- Amiga cover art
- Developer: System 3
- Publishers: System 3 U.S. Gold Varie (JP)
- Designers: Phil Thornton Richard Joseph
- Programmers: Dan Phillips Dave Collins Rob Stevens
- Platforms: Amiga, CD32, Super NES
- Release: 1992: Amiga 1993: SNES 1994: CD32
- Genre: Platform
- Mode: Single-player

= Putty (video game) =

1992 video game

Putty (also known as Silly Putty or Look Out It's...Putty) is a game developed by System 3 and released in 1992 for the Amiga. It was also released on the Super Nintendo Entertainment System in 1993 as Super Putty (Putty Moon (パティームーン, Patī Mūn) in Japan) and Amiga CD32 version was published in 1994 under the same name.

== Plot ==
Putty Moon, the place where Putty lives, has been taken over by an evil wizard named Dazzledaze. Dazzledaze planned to capture the Putties and ship them to Earth as gum. To save his friends and oust the evil wizard, Billy Putty enlists the help of some robots ("bots") to build a skyscraper that will reach up to Putty Moon.

== Gameplay ==

In Putty, the player controls a blue blob with eyes. Putty has many moves that he could use to attack enemies or to navigate around the level. These abilities include being able to stretch out upwards, downwards, left and right to access far-off ledges. He also has the ability to inflate. This allows him to provide a cushioned landing for any falling bots. Over-inflation also acts as a "smart bomb", with Putty bursting, killing all of the enemies on the screen, whilst reducing his health in the process.

Putty is able to form part of himself into a fist, allowing him to punch left or right to dispatch enemies.

Putty is also able to melt into the floor, making him invulnerable and also allowing him to absorb enemies, recovering a small amount of health in the process. With certain enemies in the game, such as the clockwork orange, once Putty has absorbed one he is then able to morph into the enemy's shape to use its abilities.

A final ability of Putty's is being able to create a mug of coffee from part of himself, which will distract bots and make them stand still.

The levels in Putty are laid out vertically, with the screen scrolling up and down. The levels contain regular platforms, as well as "solid" ledges that Putty can not move through, and other special tiles including electric platforms and bounce pads.

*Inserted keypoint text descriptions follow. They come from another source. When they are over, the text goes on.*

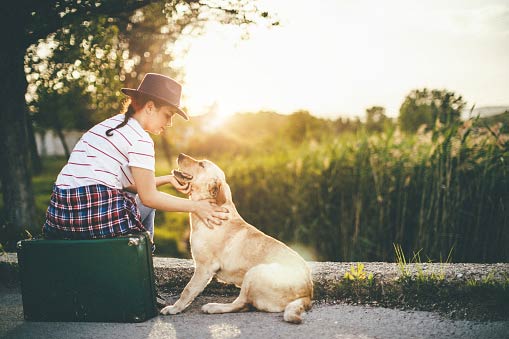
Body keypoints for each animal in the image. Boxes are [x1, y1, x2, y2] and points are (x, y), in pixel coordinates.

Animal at [159, 154, 312, 324]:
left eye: (201, 164)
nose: (180, 155)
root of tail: (307, 295)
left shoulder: (204, 267)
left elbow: (187, 290)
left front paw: (174, 308)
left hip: (254, 273)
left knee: (240, 304)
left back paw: (214, 307)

The aim of each level is to rescue a set number of bots within the time limit. In the early sections of the game, the bots simply stand around the level. Putty has to absorb them, and carry them to the level's goal (either a flying saucer or an elevator). Later on in the game, the bots will jump around platforms, often falling to their death.

Invariably each level also contains various enemies. These enemies include Terminator carrots, Scouse sausages and sword-wielding spacemen. The enemies will attempt to hurt Putty in various ways. The attacks from some of the enemies will also hurt any bots that Putty is carrying at the time. If a bot is hurt four times it is killed, causing the player to have to find another bot to absorb.

Putty is also able to use powerups that are scattered around each level. These range from simple points bonuses to temporary invulnerability, to Uncle Ted. Once this latter powerup is collected, a man with a Hammond Organ named Uncle Ted appears, and proceeds to play a tune, causing all of the enemies in the level to freeze.

A voice clip of Wally Maher as Screwy Squirrel in the character's debut short Screwball Squirrel can be heard as one of the voice lines of Putty's nemesis Dweezil the cat.

==Legacy==
The sequel Putty Squad was initially only released for Super NES and only in PAL territories. It features Putty fighting alongside nemesis Dweezil the cat against other mischievous enemies to rescue other red putties. It also features a two-player mode, with the second player taking control of a red putty. Versions of the game were completed and reviewed, but not published, for the Amiga and the Sega Mega Drive, with only a demo version for the Amiga being released on two magazine covermounts. The complete Amiga version was finally released in December 2013 as a free Christmas gift from System 3, available on their website. The Mega Drive version was also released in October 2015 by a Sega-16 user who get hold of a working prototype. An MS-DOS version was also projected by System 3 and a demo version was released on magazine disks, but in the end this version was not even finished by the developer. A new version of Putty Squad was released for PSVita, PS4, PS3, 3DS, Windows 8 and Xbox Live Arcade in 2013 and 2014. The HD port of this version was released for Nintendo Switch in November 2017. The remake received mixed to negative reviews from critics.

In Retro Gamer issue 39 published in 2008 Mark Cale stated that he would be bringing the Putty series to the Nintendo DS and PlayStation Portable. He said that System 3 were looking to bring a new game to the systems rather than a port of the two existing games, but the games were never released or revealed.

On September 16, 2026, a reimagining titled ' was announced for the Nintendo Switch 2, planned for release in 2027.